Private Ambrose Latour was born on December 18, 1922, to proud parents Alexander and Marceline Latour of Mattawa, Ontario. He grew to be a young man of five foot eight in height and weighed 131 pounds. He had brown hair and hazel eyes. On December 4th 1941, my great uncle left his job as a truck driver to enlist in the war. He was 19 years old. He became C-21739 of the Perth Regiment, R.C.I.C.
In the file I found a letter from my great-grandmother dated February 10th 1943, voicing her concerns. She opens the letter with a plea, "Chairman of Dependents, Ottawa; Could you advise me if I could keep my boy from going to the fighting front till he is 21 years of age?" She asked if they could keep him in England until he is “old enough to fight”. She states that she will pay to keep him there, in order to ensure his safety. Despite her pleas, my great uncle was sent to Italy to fight.

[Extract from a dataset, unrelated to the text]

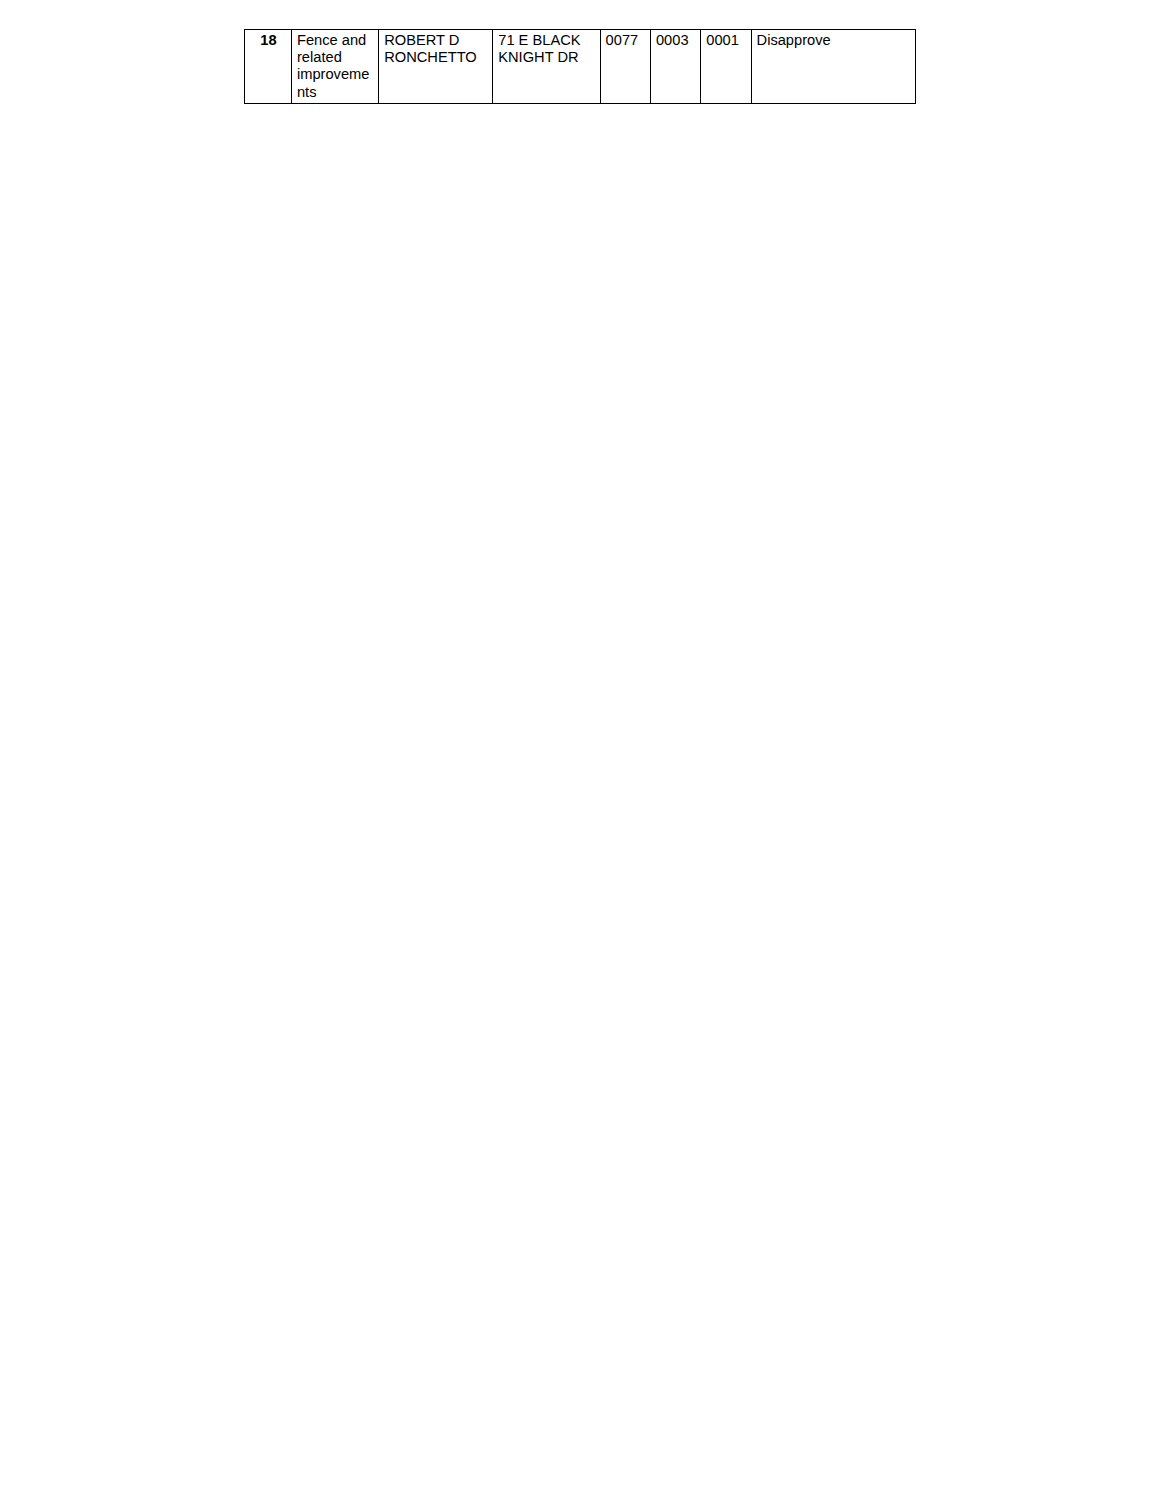| 18 | Fence and related improvements | ROBERT D RONCHETTO | 71 E BLACK KNIGHT DR | 0077 | 0003 | 0001 | Disapprove |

It was as though my great-grandmother knew her son’s destiny, because at 21 years old on Monday January 17th 1944, my great uncle died in battle. In the folder were two written accounts by soldiers in the same regiment as my great uncle who had witnessed his death. Private Glandon. C., wrote ”…on 17 Jan 44 at 1130 hours saw Private Latour A. get hit from the waist up with a burst of machine gun fire. At 1830 hours 17 Jan Private Latour had never moved, I'm positive he was dead." With this account and the other, I was able to figure out with a bit of research, exactly what was happening when my great uncle gave his life.

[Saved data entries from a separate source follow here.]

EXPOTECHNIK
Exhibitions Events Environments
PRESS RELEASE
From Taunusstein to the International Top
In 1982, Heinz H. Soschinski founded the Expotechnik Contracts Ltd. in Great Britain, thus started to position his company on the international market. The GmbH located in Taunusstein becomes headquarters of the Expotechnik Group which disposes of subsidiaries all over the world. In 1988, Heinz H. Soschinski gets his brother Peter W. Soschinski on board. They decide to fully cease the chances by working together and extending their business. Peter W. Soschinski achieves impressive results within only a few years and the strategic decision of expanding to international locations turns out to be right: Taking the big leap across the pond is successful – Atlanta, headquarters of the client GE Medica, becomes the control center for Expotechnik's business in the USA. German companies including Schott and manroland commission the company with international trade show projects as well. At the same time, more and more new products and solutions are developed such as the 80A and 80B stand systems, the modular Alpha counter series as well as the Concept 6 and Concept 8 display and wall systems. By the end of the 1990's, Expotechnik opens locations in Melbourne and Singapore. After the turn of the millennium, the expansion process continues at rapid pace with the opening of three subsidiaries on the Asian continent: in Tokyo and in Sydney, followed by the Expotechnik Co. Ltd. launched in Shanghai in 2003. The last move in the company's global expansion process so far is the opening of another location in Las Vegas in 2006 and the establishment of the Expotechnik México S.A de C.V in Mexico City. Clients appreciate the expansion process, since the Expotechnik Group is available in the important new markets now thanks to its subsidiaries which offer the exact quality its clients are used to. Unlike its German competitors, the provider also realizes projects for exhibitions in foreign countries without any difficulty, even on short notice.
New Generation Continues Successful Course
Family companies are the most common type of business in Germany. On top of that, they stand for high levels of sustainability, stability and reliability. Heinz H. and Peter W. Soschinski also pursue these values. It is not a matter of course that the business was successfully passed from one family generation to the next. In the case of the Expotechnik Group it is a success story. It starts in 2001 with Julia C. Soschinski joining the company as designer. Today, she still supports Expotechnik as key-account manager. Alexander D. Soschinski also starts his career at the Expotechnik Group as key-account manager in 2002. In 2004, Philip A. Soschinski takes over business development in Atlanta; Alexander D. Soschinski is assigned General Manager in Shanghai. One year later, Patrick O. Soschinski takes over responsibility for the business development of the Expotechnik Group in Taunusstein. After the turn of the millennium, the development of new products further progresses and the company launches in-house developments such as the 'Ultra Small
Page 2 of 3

Private Ambrose Latour, Private C. Glandon, Private H. White and their platoon were moving forward towards a machine gun post. In order to avoid being hit, the men hid behind edges of haystacks. As the gunfire came to a brief halt, my great uncle decided to take a peak at the enemy’s whereabouts. As he peered over the edge of the hay stack, he was hit with a burst of machine gun fire from the waist up. As his body became pierced with machine gun bullets, he was flung through the air, letting out one long last scream. Private H. White yelled out to him and stated in his written account that my great uncle never responded. An article titled, "A Short History of The Perth Regiment 1939 -1945", taken from The Perthonian, Issue No. 3, August 1945, listed details of this day. "On the 17th of January 1944, The Perth Regiment saw its first action at the Battle of The Arielli River." This is the battle in which Ambrose Latour was killed.

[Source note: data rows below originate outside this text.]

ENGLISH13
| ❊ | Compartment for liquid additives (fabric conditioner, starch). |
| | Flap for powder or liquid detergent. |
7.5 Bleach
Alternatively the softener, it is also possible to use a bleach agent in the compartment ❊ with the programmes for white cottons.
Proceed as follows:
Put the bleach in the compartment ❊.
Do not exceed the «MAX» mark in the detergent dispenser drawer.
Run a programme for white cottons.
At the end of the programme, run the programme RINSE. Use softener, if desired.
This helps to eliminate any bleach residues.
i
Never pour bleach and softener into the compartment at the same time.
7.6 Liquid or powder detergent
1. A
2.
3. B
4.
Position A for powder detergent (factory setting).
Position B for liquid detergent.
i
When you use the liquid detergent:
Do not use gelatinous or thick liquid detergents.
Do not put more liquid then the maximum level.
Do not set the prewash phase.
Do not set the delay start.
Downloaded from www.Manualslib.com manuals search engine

For many months my great-grandmother waited for information about her son. He was missing in action, and that was all the Government could tell her. After many letters, she finally received a reply. Her son had been killed in action. It took her more than two years to get my great uncle’s last pay, along with money from the government as compensation for losing a child. They received a total of $161.40. Ambrose's siblings (my grandfather, Archie Latour being one of them) received $17.93 as compensation for the loss of their brother. After this run-around to receive money, my great-grandmother also asked for a map of the location her son was buried. The government sent her one. My great uncle, Private Ambrose Latour was buried at the Moro River Canadian War Cemetery, in the locality of San Donato in the Commune of Ortona, Province of Chieti. It is sited on high ground near the sea just east of the main Adriatic coast road. There are 1,615 graves in the cemetery of which over 50 are unidentified and 1,375 are Canadian.
I would like to dedicate this article to my grandmother Rolande Latour (née Séguin), my grandfather Archie (Archilles) Latour and their daughter, my beautiful Aunt Joan who left us on July 20th 2012. I love and miss you all.